Whatever you need pruned in your life, in you, the Master Gardener knows what you need and how to guide you there. I have been slowly opening and becoming receptive to following practices to meditate, to face the day, to be open to the hurt. Letting go in such Contemplative practices of praying without words, just sitting with God, with practices as centering prayer and lectio divina of the daily Scriptures and mindfulness (all prayer is good) daily, following my heart in playing piano and writing, dancing, deepening my connection with Nature, with photography, journaling, exercising and my dog and I training for and doing Pet Pals https://petpalscedarvalley.org/. As I have opened, like the lilac blooms, the Gardener moves in my heart. In the stillness, there are answers through listening.

In John 15:1-17 Jesus says, “I am the true vine, and my Father is the Gardener. He cuts off every branch in me that bears no fruit, while every branch that does bear fruit, he prunes so that it will be even more fruitful. With each “pruning” I learn more about the wonder of being present, rusting the process, not determining the result. Let it come. Wonder.

Whoever looks on the outside dreams, whoever looks on the inside, awakens…Carol Jung. The Flow of Love, Life. Christ is in all. Are you willing to be still to perceive Him?

What do you see? An unruly child getting messy with paint on her hands and clothes or a work of unjudged, loving creation springing forward. Paint on the face, with a giggle and joy of look what I did, Mom! Just for you! Curls tangled with a bow tilted at a cockeyed angle. We progress in our seeing with the joy deep inside your heart. Only one Being will judge.
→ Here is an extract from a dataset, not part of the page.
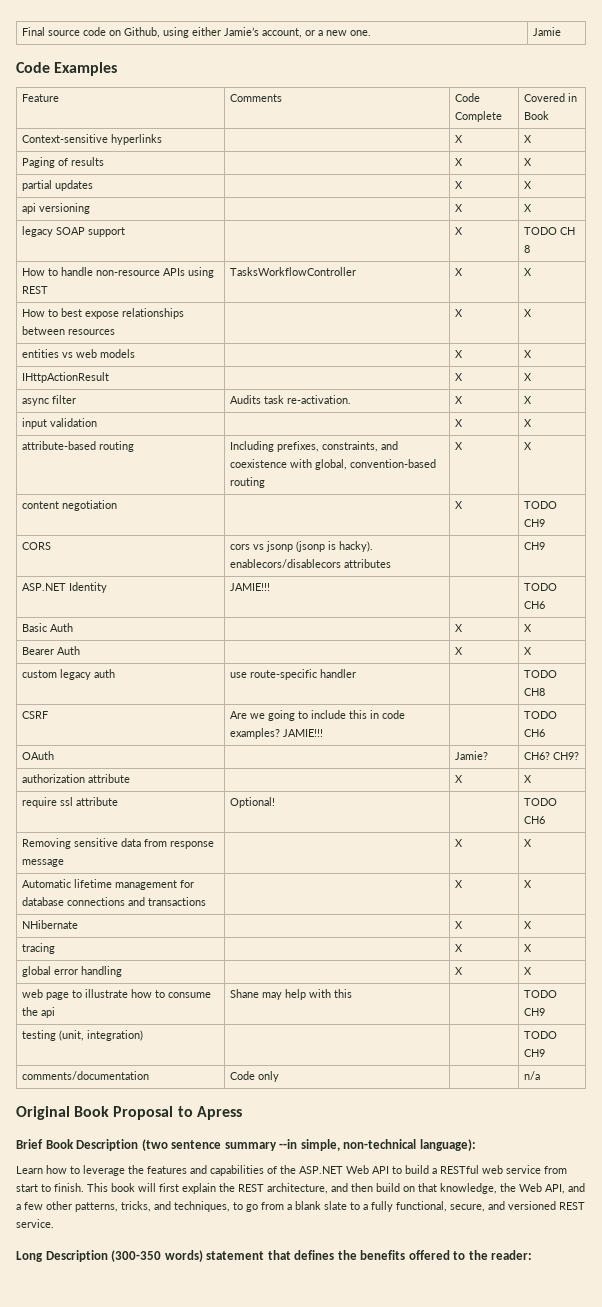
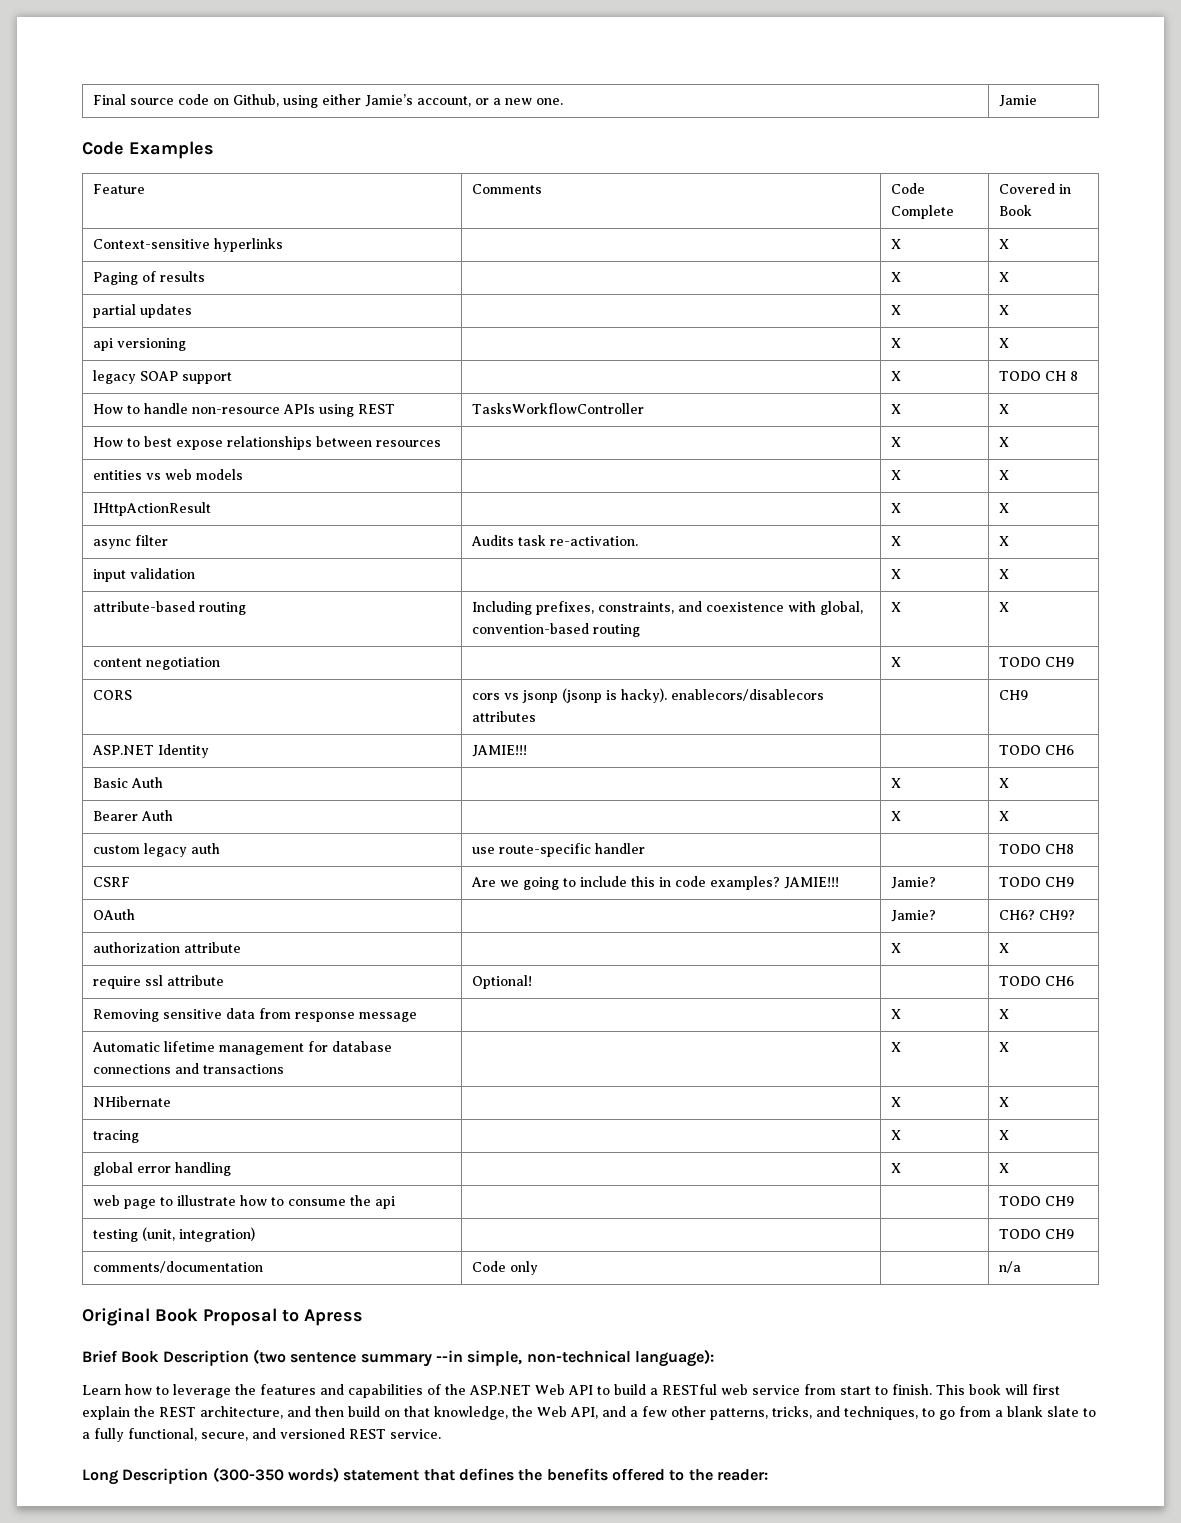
[524,711,558,719] [524,729,546,737] | TODO CH6 -> [890,877,936,889] [998,877,1074,887] Jamie? | TODO CH9
[230,989,353,1000] Shane may help with this -> (395, 1202) none

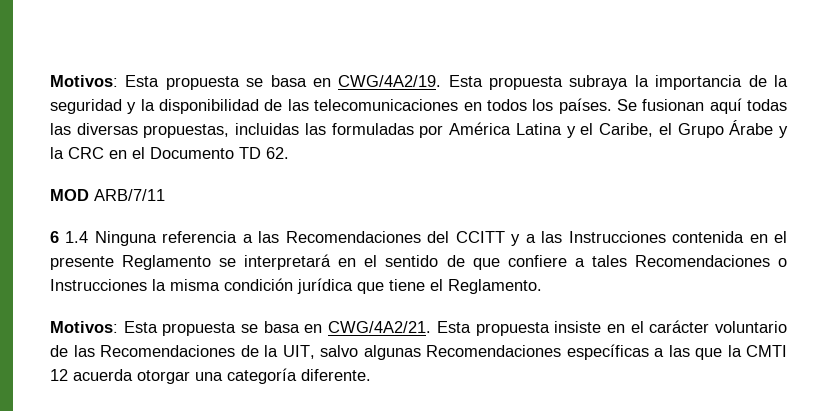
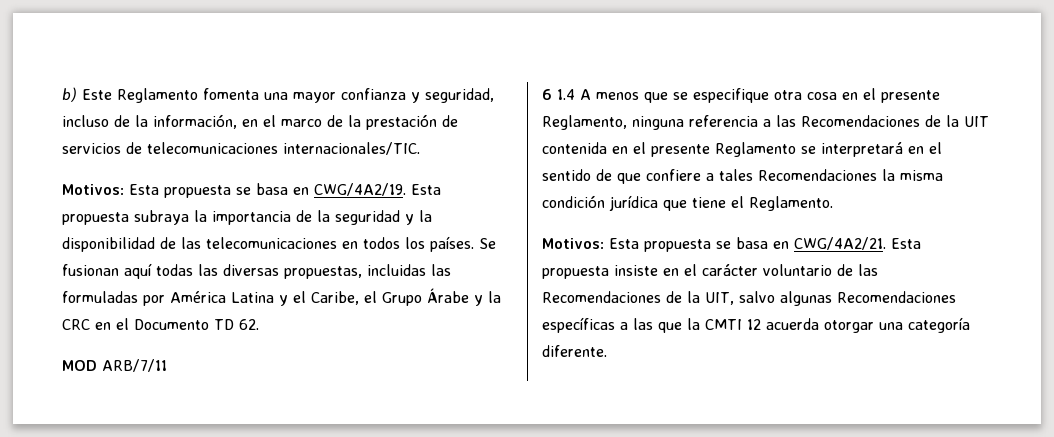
(50, 81) none -> [62,87,494,103] [62,114,458,130] [62,142,420,155] b) Este Reglamento fomenta una mayor confianza y seguridad, incluso de la información, en el marco de la prestación de servicios de telecomunicaciones internacionales/TIC. //
[94,231,666,246] Ninguna referencia a las Recomendaciones del CCITT y a las Instrucciones -> [580,88,940,103] [542,115,989,130] A menos que se especifique otra cosa en el presente Reglamento, ninguna referencia a las Recomendaciones de la UIT
[778,258,788,267] [50,279,147,291] o Instrucciones -> (877, 175) none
Notes from a page or a piano solo expressing gentle, wordless joy of harmonies from the soul? A photograph of almost perfectly correct. The right composition or the capturing of an unjudged image of God’s love across the sky. Is it in the doing or in the process of being in faith? Becoming? A poem flowing from the heart of God’s love creating the world or a series of syllables flowing in exactly correct measure?
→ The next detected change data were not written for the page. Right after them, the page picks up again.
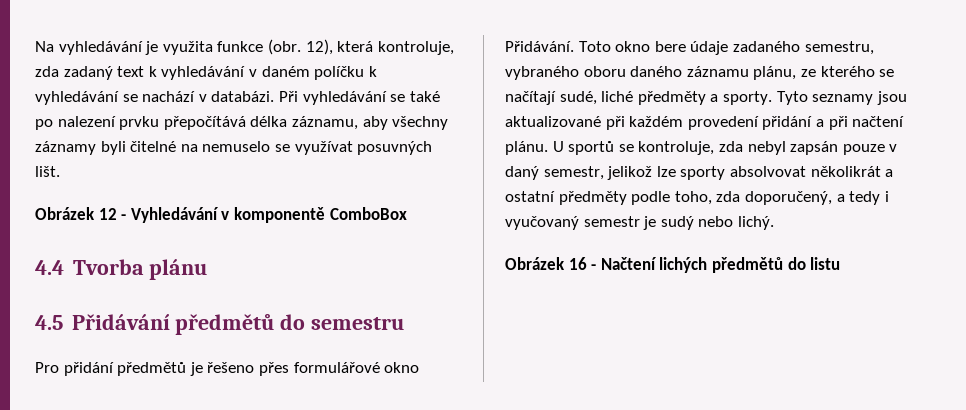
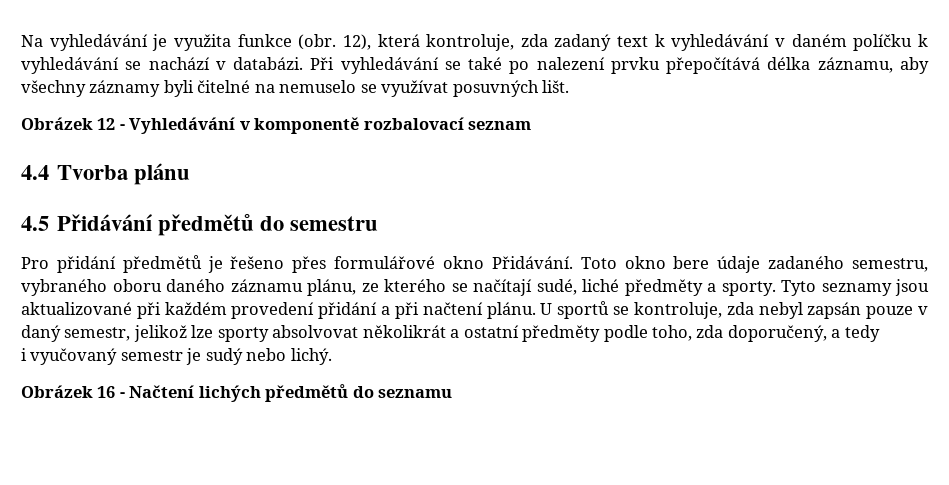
[329,207,407,220] ComboBox -> [363,117,532,130] rozbalovací seznam
(881, 198) none -> (880, 333) //
[810,257,841,270] listu -> [378,389,453,398] seznamu

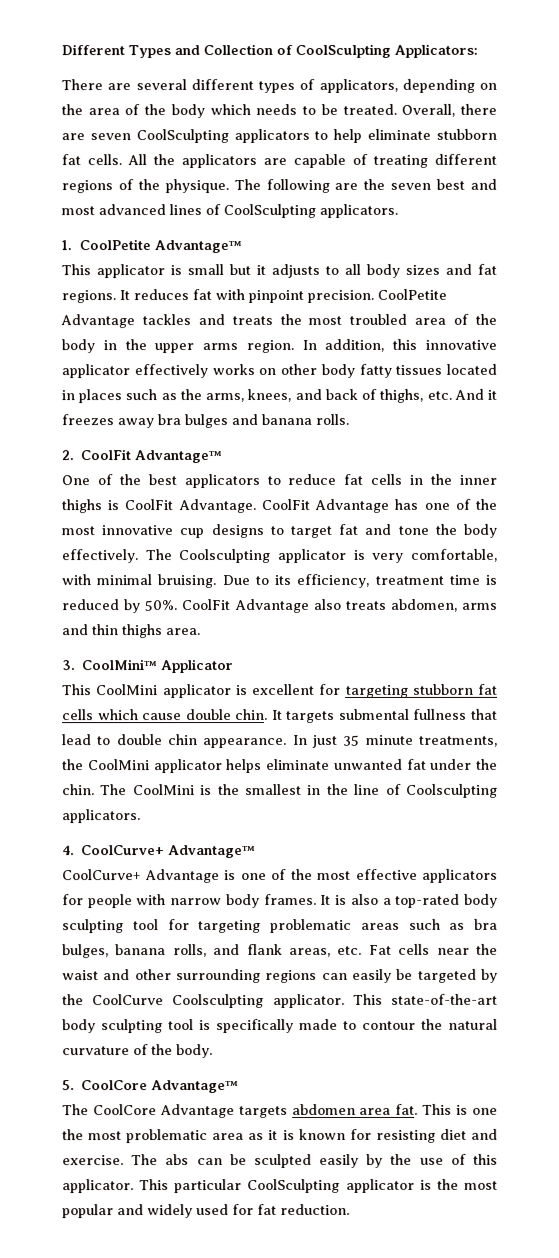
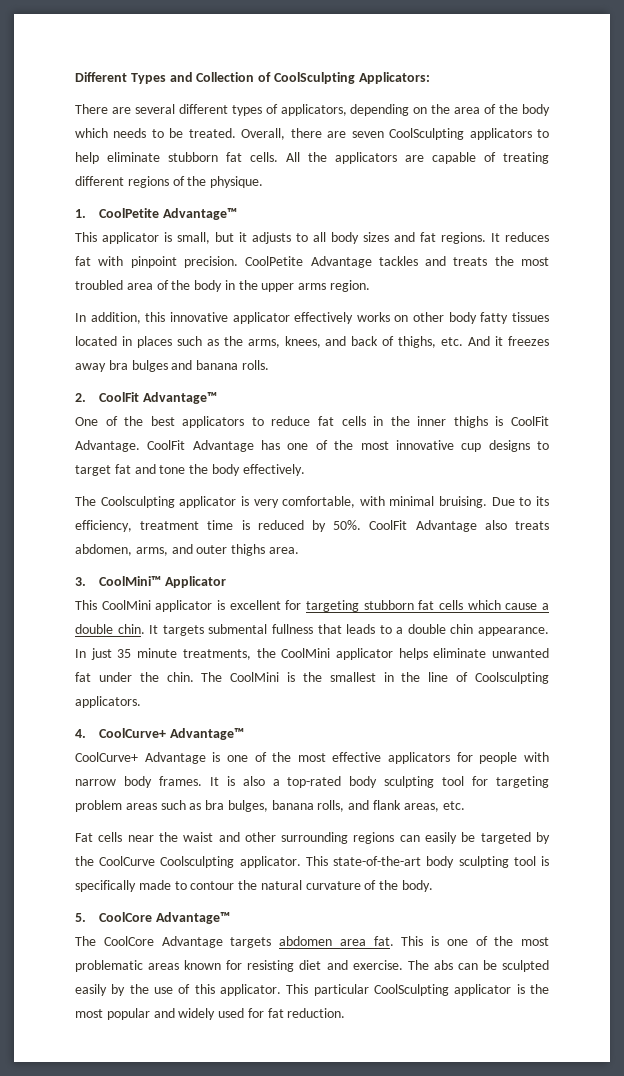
[233,178,497,194] [61,203,398,219] The following are the seven best and most advanced lines of CoolSculpting applicators. -> (264, 182) none
[187,264,224,276] small -> [177,232,210,244] small,
(294, 346) none -> (371, 286) //
(138, 556) none -> (305, 470) //
[461,602,497,610] [61,624,119,636] arms and thin -> [135,544,228,556] arms, and outer
(183, 717) none -> [542,603,549,610] a
[62,734,112,746] lead to -> [346,624,404,634] leads to a
[270,918,352,934] problematic -> [75,800,122,812] problem
(363, 950) none -> (465, 805) //
(499, 1111) none -> [475,936,488,946] of
[212,1129,295,1141] area as it is -> [148,963,180,970] areas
My constant fight with trying to fit in, to match up, struggles in life may be partly, but not completely over. Racing thoughts, self-judging, lack of focus lessened with less pressure to be that dependent on others person, that was part of the struggle I have faced. Understand that no one way is right for everyone, and I have found solace in guidance from those who have training to guide me. But I have had to be ready to listen. Are you ready to listen?
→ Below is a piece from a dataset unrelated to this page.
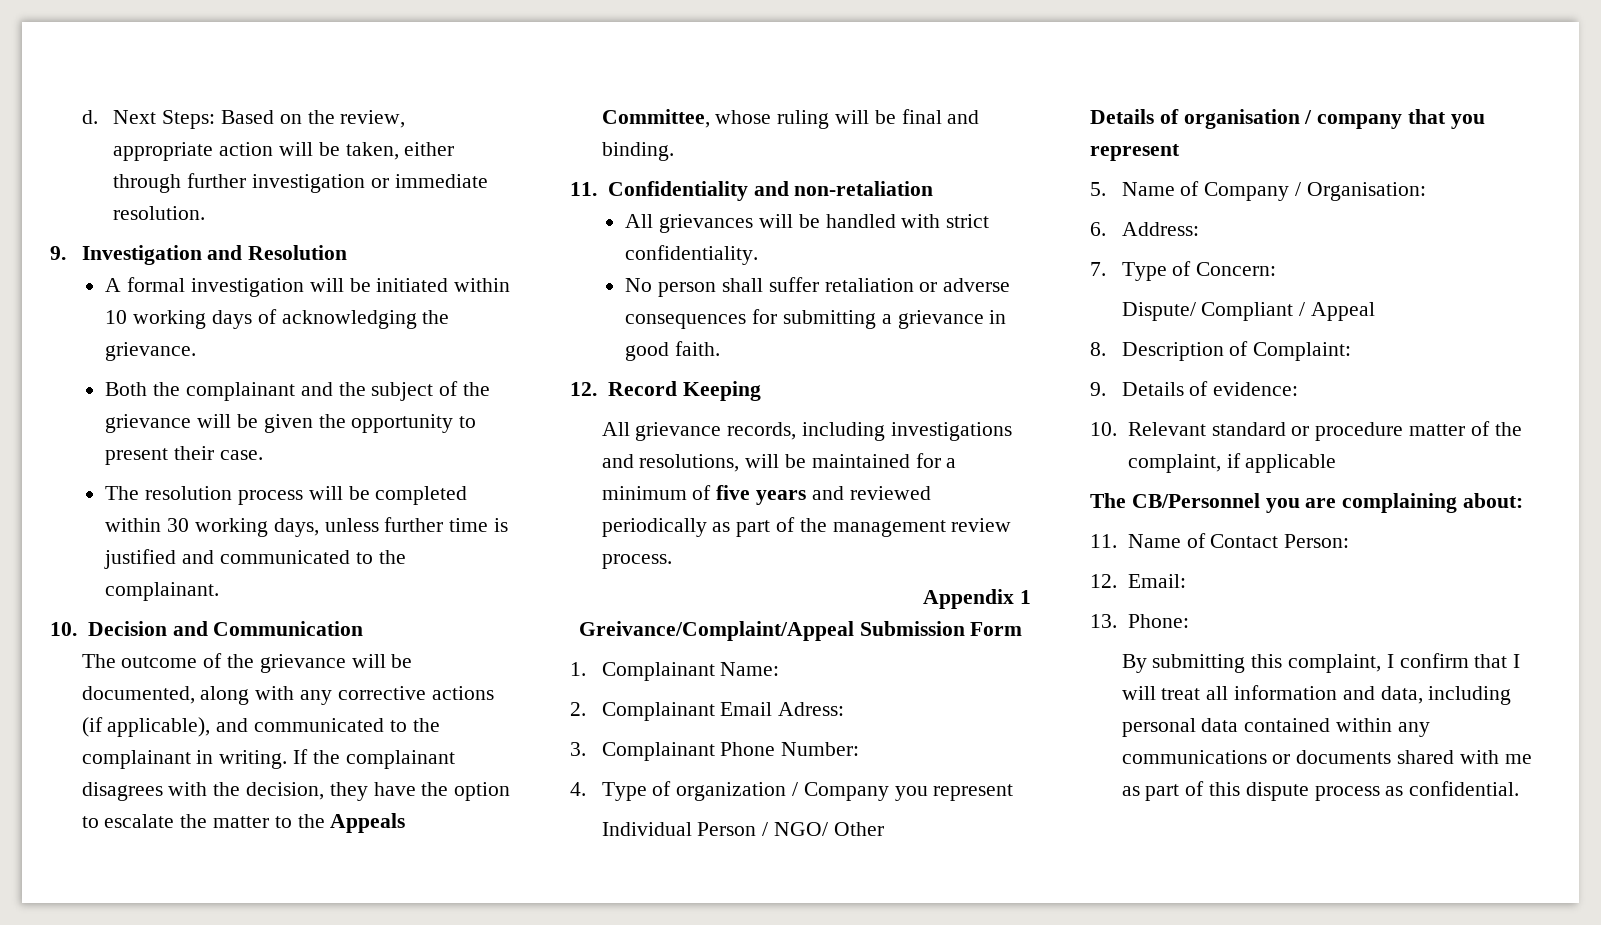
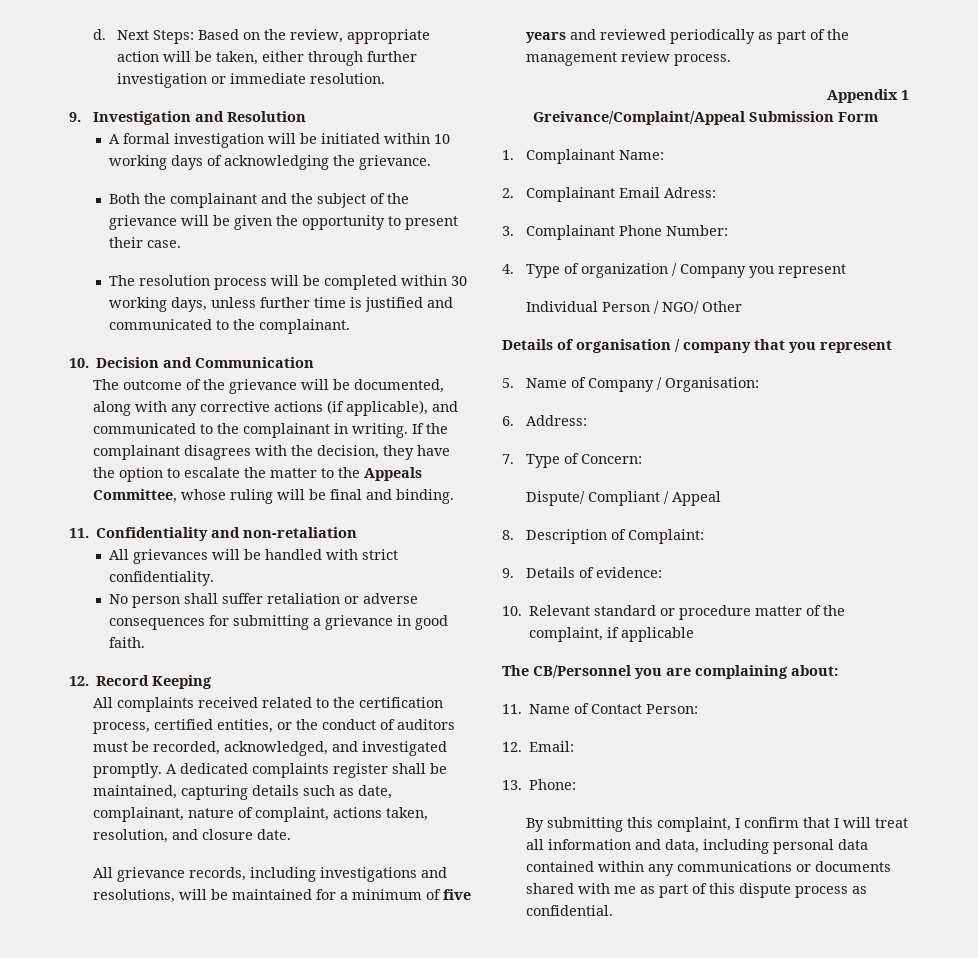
(761, 391) none -> [93,697,444,712] [93,719,456,734] [93,741,448,756] [93,763,448,778] [93,785,393,800] [93,807,429,822] [93,829,292,843] // All complaints received related to the certification process, certified entities, or the conduct of auditors must be recorded, acknowledged, and investigated promptly. A dedicated complaints register shall be maintained, capturing details such as date, complainant, nature of complaint, actions taken, resolution, and closure date.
The Light in my heart is slowly showing me how to trust, like my lilacs trust their Creator. To be receptive. For example, to see the Gardener in loving friends who have not judged but love, meditation, caring words from the Scripture come to life, and yes, finally try medical intervention as food for the body, nutrients, wind under sails, water. My world may be a little different now. There is much value in knowledge, facts and figures in this world. But it isn’t the only way to gain understanding. Words are only what you allow them to be. Do you take steps to see past the words?

Friends, we all have the opportunity to grow, like the lilacs, giving Glory to the One tending us and with trust in our Master Gardener. Our own pressures created in this world can serve us helping us grow in love with our God. There is a Way to turn that negative hurt with fear of change into an acceptance of Grace from the Father who will give you all that you need if you just take time to see the world as it is. Will you take the time to see, accept it? To reach out in prayer, in Nature, in Scripture, to ministers, trusted friends, family, for example.

As the birds sing out on rainy days and the squirrels scurry along precarious fences, dandelions bloom in the sidewalk cracks, trees naturally bend not questioning the flow of the nutrients. All grow, all accept and move into the flow of being a part of that growing Creation, patience in seeing, accepting yourself and others just to be a part of the whole.

Open, receptive and loving. The fruits of the spirit are the pruning tools. Will you grow as my lilac grows, giving and accepting with love.

Reference also: Guardians of Being by Eckhart Tolle.